AWAY : C'est tout à fait exact, et ca le sera même de plus en plus, car la marge entre deux albums succcessifs ne cesse de croitre, tant en composition, qu'en structuration des morceaux. Plus le temps passe et plus on s'éloigne du punk et du thrash. Nous nopus imaginons que d'autres groupesallaient nous suivre dans cette voie, quelque fois cela aide d'être copié, mais non il n'y a rigoureuseument personne !
Le vide total. A notre avis, VOIVOD préfigure la musique des années 90, mais c'est très dur de rester underground pendant 10 ans. Cela crée des tensions


H.SK.G.: Et tu penses que VOIVOD tiendra le coup ?
AWAY
: Nous ne pouvons pas savoir. Peut etre pourrons nous supporter cette pression, en sortant périodiquement u_n disque, jusqu'a ce que VOIVOD soit enfin reconnu; à moins que nous nous tuions à petit feu. Prends un groupe comme VAN DER GRAFF GENERATOR, qui est resté dans l'ombre pendant une dizaine d'années; maintenant les gens crient au génie, mais c'est trop tard! le groupe s'est consumé à force d'attendre un succés qu'il meritait amplement et qui ne venais jamais. Tout comme MAGMA, qui n'a cessé d'être un group culte parce que Christian Vander avait choisi un concept radicalement anti-commercial, en se créant un mode, des personnages et un langage à lui. D'ailleurs, le concept de Voivod est, en partie, bati sur les mêmes bases que celui de MAGMA. C'est un groupe qui m'a beaucoup influencé lorsque j'étais adolescent. Et en fait, les gens qui réalisent qui sont les génies ne représente qu'une infime minorité intellectuelle. Tout les autres ne font que suivre. Ce sont des moutons! Regarde dans le heavy metal, actuellement tous les groupes qui marchent sont ceux qui plagient avec plus ou moins de talent METALLICA ou SLAYER et cela cause beaucoup de torts à ceux dotés d'un potentiellyrique ou musical plus elevé, comme CELTIC FROST par exemple.

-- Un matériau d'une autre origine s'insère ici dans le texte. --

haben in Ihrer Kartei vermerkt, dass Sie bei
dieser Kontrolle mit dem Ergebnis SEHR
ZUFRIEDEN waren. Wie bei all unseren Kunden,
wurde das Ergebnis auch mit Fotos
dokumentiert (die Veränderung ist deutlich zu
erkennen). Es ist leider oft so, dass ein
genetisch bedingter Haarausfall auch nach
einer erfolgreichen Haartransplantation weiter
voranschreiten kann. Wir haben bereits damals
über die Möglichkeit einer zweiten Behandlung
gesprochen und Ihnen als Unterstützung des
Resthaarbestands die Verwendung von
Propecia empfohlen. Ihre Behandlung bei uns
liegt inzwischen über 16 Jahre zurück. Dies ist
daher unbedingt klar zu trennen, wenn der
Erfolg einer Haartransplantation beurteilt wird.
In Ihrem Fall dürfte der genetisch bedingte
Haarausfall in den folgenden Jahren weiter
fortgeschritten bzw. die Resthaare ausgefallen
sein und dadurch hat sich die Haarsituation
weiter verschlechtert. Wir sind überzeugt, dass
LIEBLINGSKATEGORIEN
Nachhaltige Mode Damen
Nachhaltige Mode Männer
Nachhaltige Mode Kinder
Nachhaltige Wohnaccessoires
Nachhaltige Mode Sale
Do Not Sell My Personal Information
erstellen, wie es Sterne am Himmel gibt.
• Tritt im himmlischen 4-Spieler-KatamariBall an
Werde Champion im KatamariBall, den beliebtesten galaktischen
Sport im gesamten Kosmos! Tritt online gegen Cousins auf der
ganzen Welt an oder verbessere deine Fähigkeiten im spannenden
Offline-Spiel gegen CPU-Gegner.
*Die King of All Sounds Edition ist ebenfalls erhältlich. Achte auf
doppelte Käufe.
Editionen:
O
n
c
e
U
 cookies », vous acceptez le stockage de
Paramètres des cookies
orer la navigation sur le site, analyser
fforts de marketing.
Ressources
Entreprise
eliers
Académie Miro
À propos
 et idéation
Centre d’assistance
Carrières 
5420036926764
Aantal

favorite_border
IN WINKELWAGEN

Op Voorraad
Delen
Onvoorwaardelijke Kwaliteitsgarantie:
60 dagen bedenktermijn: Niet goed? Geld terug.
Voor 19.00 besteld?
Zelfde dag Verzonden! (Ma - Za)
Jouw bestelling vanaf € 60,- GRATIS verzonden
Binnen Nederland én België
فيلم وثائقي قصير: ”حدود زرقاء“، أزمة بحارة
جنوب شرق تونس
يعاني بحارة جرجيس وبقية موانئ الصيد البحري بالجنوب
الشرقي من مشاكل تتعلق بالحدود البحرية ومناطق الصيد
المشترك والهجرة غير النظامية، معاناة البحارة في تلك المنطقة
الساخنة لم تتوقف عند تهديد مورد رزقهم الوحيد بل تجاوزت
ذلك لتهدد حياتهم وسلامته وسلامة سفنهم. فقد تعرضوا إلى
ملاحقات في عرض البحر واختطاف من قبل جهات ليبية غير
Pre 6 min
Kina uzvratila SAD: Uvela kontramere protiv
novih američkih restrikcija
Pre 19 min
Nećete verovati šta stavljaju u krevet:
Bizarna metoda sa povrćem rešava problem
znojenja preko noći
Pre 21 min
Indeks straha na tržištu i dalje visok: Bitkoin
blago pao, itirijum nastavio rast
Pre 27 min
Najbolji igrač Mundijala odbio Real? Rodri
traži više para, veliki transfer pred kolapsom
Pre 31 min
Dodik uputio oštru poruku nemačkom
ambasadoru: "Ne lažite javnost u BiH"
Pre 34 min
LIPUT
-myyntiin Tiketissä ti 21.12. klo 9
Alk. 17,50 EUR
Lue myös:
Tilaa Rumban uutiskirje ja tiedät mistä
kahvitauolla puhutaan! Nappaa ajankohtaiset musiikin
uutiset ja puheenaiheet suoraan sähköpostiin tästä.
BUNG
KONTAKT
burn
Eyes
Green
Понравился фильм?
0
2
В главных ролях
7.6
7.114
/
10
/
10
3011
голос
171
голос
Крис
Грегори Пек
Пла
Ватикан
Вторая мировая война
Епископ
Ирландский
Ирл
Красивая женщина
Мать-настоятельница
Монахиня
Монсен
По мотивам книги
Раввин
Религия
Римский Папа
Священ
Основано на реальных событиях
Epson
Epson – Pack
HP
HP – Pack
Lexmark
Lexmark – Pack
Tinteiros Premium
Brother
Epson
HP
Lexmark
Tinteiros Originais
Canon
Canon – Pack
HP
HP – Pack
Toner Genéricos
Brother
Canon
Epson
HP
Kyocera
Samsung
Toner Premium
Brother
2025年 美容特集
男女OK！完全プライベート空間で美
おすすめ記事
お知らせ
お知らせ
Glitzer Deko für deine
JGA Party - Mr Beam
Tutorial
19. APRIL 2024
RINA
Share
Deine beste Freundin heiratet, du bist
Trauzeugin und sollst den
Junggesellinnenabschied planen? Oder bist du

H.SK.G.: Justement à ce propos, la plupart des gens, qu'ils fassent partie de votre public ou, au contraire, qu'ils ne puissent pas vous supporter, vous considèrent à tort comme un vulgaire groupe de thrash parmi tant d'autres, sans prendre en compte la substantifique moelle de votre concept. Alors, est ce que cela ne vous ennui pas d'être mal perçus par les autres ?
AWAY
: ah, si tu savais comme cela nous énerve depuis le début! Ne serait-ce qu'à cause de ceux qui nous prennent pour des nazis. Blacy et moi sommes très fervents du nihilisme. Et ceux qui nous traitent de fasciste sont complètement, mais complètement à coté de la plaque; ils lisent le message à l'envers, tout comme ceux qui interprètent de travers les thèses développés par Nietzsche. En fait, nous sommes rigoureuseument à l'opposé.


H.SK.G.: Mais, dis moi, tu as certainement fait des études poussées ?
AWAY
: Oui, je suis allé à l'université, où j'ai étudié la physique nucléaire, les mathématiques et l'informatique; mais j'ai dû arreter à 22 ans, lorsque VOIVOD a commencé à devenir sérieux. De plus, je lis énormément. Je pratique le tourisme intellectuel et culturel!


H.SK.G.: Peut-on dire que tu es le leader de VOIVOD ?
AWAY
: Non, absolument pas. Je ne suis que le leader artistique et spirituel. Voivod est l'aboutissement d'un travail d'équipe, dans lequel chacun est un leader dans son domaine; Pigy s'occupe de la musique, Blacky des affaires et Snake est notre porte parole.


H.SK.G.: Tu perçois donc Voivod comme une entité à part entière? Que se passerait-il si l'un d'entre vous disparaissait, pour une raison ou pour une autre, ce que je ne souhaite pas ?
AWAY
: Déjà, il n'y a jamais eu, et il n'y aura jamais de changement de line-up, pour la simple et bonne raison qu'aucun de nous n'a envie de lacher prise. Maintenant, si par malheur l'un d'entre nous mourait, cela signifierait la fin de Voivod. Les survivants changeraient de nom et de concept; ou arraiteraient la musique tout simplement.